Gabriela vive en Huancapallac, capital de Kichki, un distrito ubicado a 30 minutos de Huánuco. Es un lugar de cerros inmensos y tierras fecundas, por donde se ingresa a las zonas altas de la región.
Vivir allí le permite obtener a Gabriela los ingredientes básicos para preparar su platillo: maíz morado, chuño, durazno y la sangrecita de pollo, que se obtienen en Kichki, y que se complementa con piña, canela y clavo de olor que trae de la ciudad.

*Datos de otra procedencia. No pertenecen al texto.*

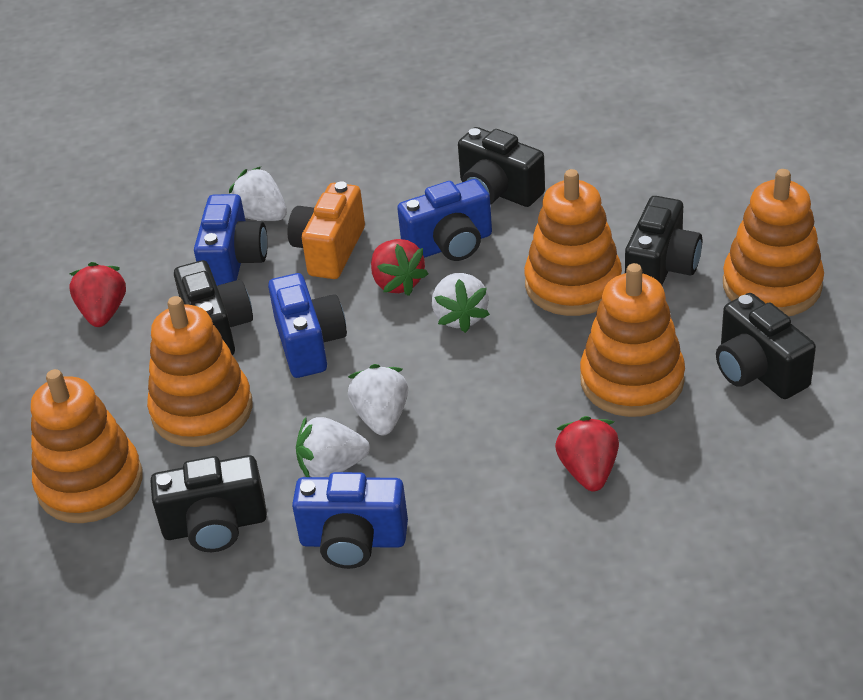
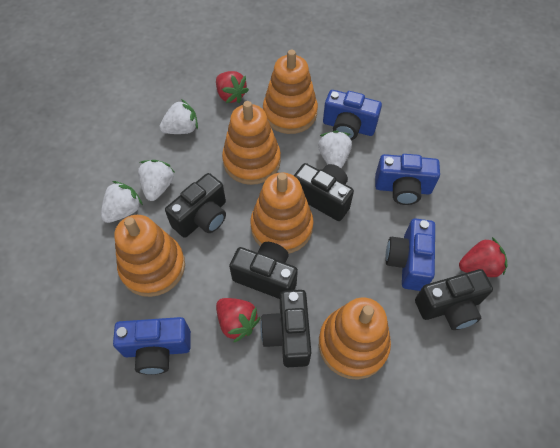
orange camera: [288,181,365,279] = 1 -> none = 0

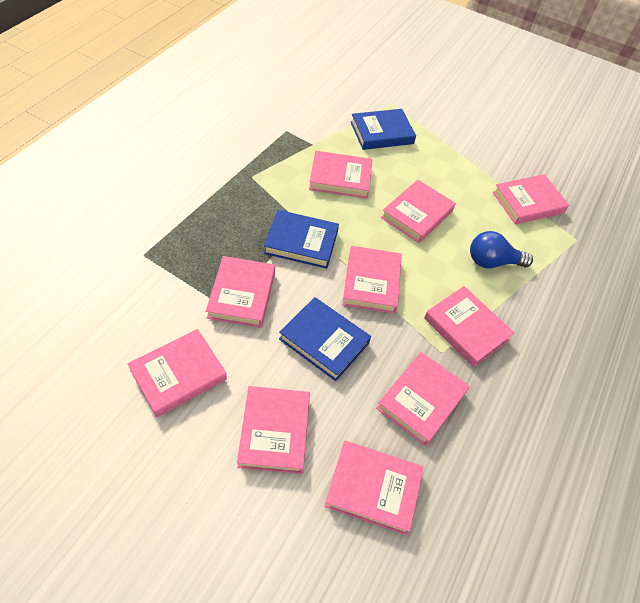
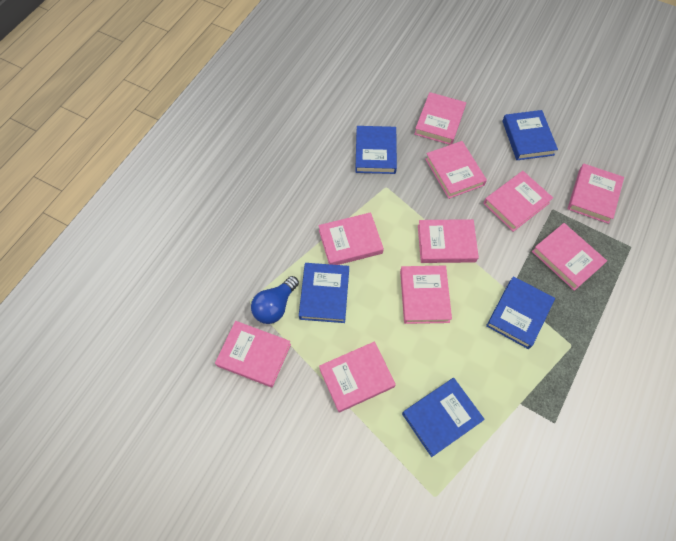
blue book: [264,210,339,269] [279,297,371,381] [351,109,416,150] = 3 -> [299,263,349,323] [355,126,397,174] [402,378,485,457] [486,276,555,349] [502,110,558,160] = 5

“La mazamorra es deliciosa y por eso le gusta a Adhara. Yo la preparo dos o tres veces por semana, pues tiene calorías, proteínas, hierro y vitaminas A y C, que la ayudan a desarrollarse plenamente”, sostiene Gabriela, usuaria de Juntos desde 2023.
Ella cuenta que desde su ingreso al programa asumió con mayor responsabilidad la salud y la educación de sus hijos. Para traer al mundo a Adhara, por ejemplo, cumplió rigurosamente sus controles prenatales y al nacer su hija cumplió con darle todo su paquete de salud: vacunas, examen de sangre, suplementación de hierro, sus controles de crecimiento y desarrollo. Y también puso ahínco en la formación de su hijo Ricardo, quien cursa la secundaria.
“Mi gestor local de Juntos me dijo que la anemia era un gran problema en la región y que esta ocurría sobre todo cuando los niños dejaban de lactar y comenzaban a comer. ¿Por qué tenía que pasar eso? La alimentación es responsabilidad de los padres, así que decidí crear un platillo que alimentara de verdad, que sea agradable y con productos que tuviese a la mano”, recuerda.
Así nació la “Mazamora Fortihierro”, un plato que se prepara en aproximadamente 30 minutos y es ideal para darle a los niños en el desayuno, a partir de los 6 meses de nacido. “Su consumo fortalecerá sin duda los hábitos alimenticios saludables que deben tener las familias en general”, comenta la usuaria del programa social.
Gabriela no descarta la idea de comercializar su postre, pero por ahora se conforma con que más madres puedan copiar o adaptar su idea y preparen para sus hijos productos ricos en hierro, pero también en sabor.